Task item:
Review the listing and copy each line that holds the word "margintable".
*** Opening of Record extracts ***
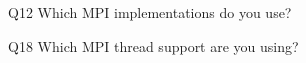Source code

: \begin{description}%
\item{Q12} Which MPI implementations do you use?%
\item{Q18} Which MPI thread support are you using?%
\end{description}%
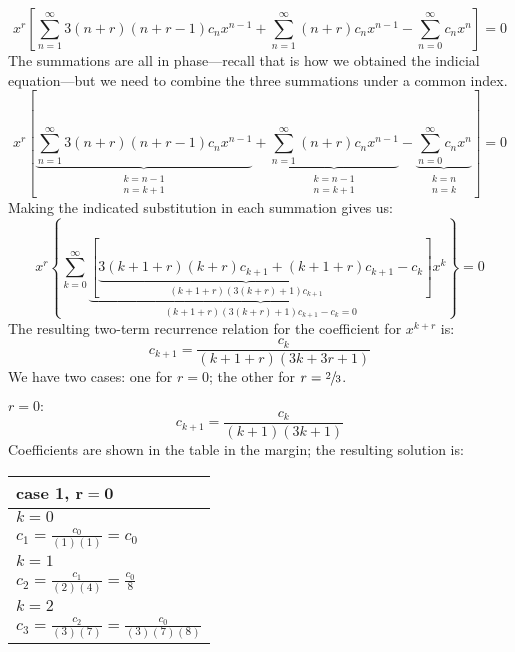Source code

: \begin{equation*}
x^r \left[\sum\limits_{n=1}^{\infty} 3(n+r)(n+r-1)c_nx^{n-1} + \sum\limits_{n=1}^{\infty} (n+r)c_nx^{n-1} - \sum\limits_{n=0}^{\infty}c_nx^n \right] = 0
\end{equation*}
The summations are all in phase---recall that is how we obtained the indicial equation---but we need to combine the three summations under a common index.
\begin{equation*}
x^r \left[\underbrace{\sum\limits_{n=1}^{\infty} 3(n+r)(n+r-1)c_nx^{n-1}}_{\substack{k=n-1 \\ n=k+1}} + \underbrace{\sum\limits_{n=1}^{\infty} (n+r)c_nx^{n-1}}_{\substack{k=n-1 \\ n=k+1}} - \underbrace{\sum\limits_{n=0}^{\infty}c_nx^n}_{\substack{k=n \\n=k}} \right] = 0
\end{equation*}
Making the indicated substitution in each summation gives us:
\begin{equation*}
x^r\left\{\sum\limits_{k=0}^{\infty} \underbrace{\left[\underbrace{3(k+1+r)(k+r)c_{k+1}+(k+1+r)c_{k+1}}_{(k+1+r)(3(k+r)+1)c_{k+1}} - c_k\right]}_{(k+1+r)(3(k+r)+1)c_{k+1} - c_k = 0}x^k\right\} = 0
\end{equation*}
The resulting two-term recurrence relation for the coefficient for $x^{k+r}$ is:
\begin{equation*}
c_{k+1}=\frac{c_k}{(k+1+r)(3k+3r+1)}
\end{equation*}
We have two cases: one for $r=0$; the other for $r = \sfrac{2}{3}$.

\vspace{0.25cm}
\noindent$r=0:$
\begin{equation*}
c_{k+1} = \frac{c_k}{(k+1)(3k+1)}
\end{equation*}
\noindent Coefficients are shown in the table in the margin; the resulting solution is:
\begin{margintable}
\begin{tabular}{|l|} 
\hline
\textbf{case 1, } $\mathbf{r = 0}$ \\\hline
$k = 0$ \\
$c_1 = \frac{c_0}{(1)(1)} = c_0$ \\\hline
$k = 1$ \\
$c_2 = \frac{c_1}{(2)(4)} = \frac{c_0}{8}$ \\\hline
$k=2$ \\
$c_3 = \frac{c_2}{(3)(7)} = \frac{c_0}{(3)(7)(8)}$\\\hline
\end{tabular}
\end{margintable}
*** Close of Record extracts ***
Answer section:
\begin{margintable}
\end{margintable}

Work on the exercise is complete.